MLB – No. 35
- Umpire
- Born: November 13, 1987 (age 38) Murrysville, Pennsylvania, U.S.

MLB debut
- April 9, 2018

Crew information
- Umpiring crew: M
- Crew members: #58 Dan Iassogna (crew chief); #54 C. B. Bucknor; #35 Jeremie Rehak; #38 Adam Beck;

Career highlights and awards
- Special Assignments Wild Card Game/Series (2023, 2024); Division Series (2022, 2025); Championship Series (2024); All-Star Games (2025); MLB Little League Classic (2018);

= Jeremie Rehak =

American baseball umpire (born 1987)

Jeremie Rehak (born November 13, 1987) is an American umpire in Major League Baseball. Rehak wears uniform number 35.

Rehak graduated from Franklin Regional High School in Murrysville, Pennsylvania, then played three seasons for the Ohio Bobcats baseball team as a walk-on.

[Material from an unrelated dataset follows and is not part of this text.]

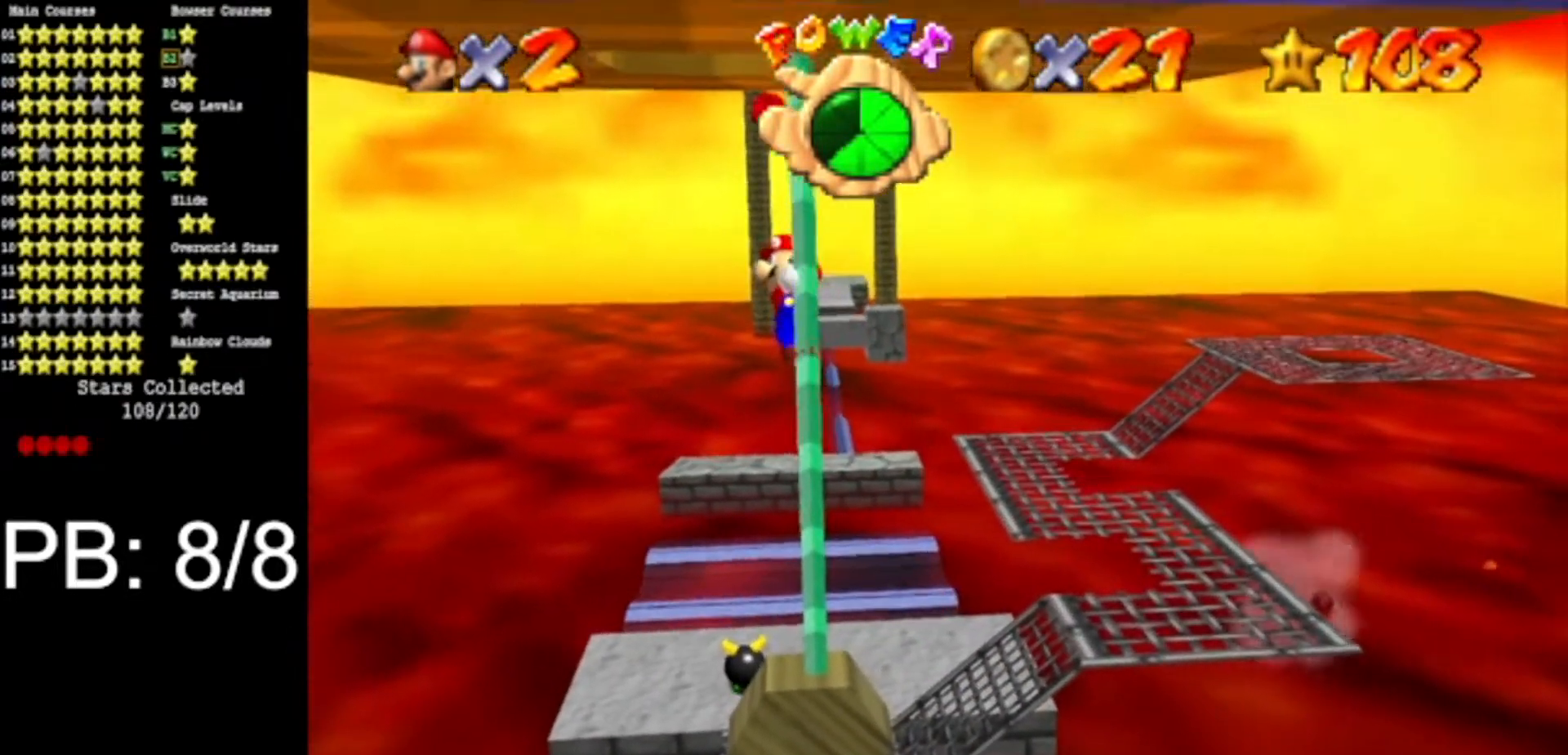
{"buttons": [], "left_stick": "up", "events": []}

During his freshman season in 2007, Rehak was an infielder. In later seasons, he was moved to the outfield. While attending Ohio University, Rehak umpired youth baseball. In January 2011, he enrolled at the Wendelstedt Umpire School. Subsequently, Rehak began his professional umpiring career in the minor leagues. He had spent three seasons at the Triple-A level until his major league debut in April 2018. In December 2020, the Wendelstedt Umpire School announced that Rehak had been hired to a full-time position at the major league level.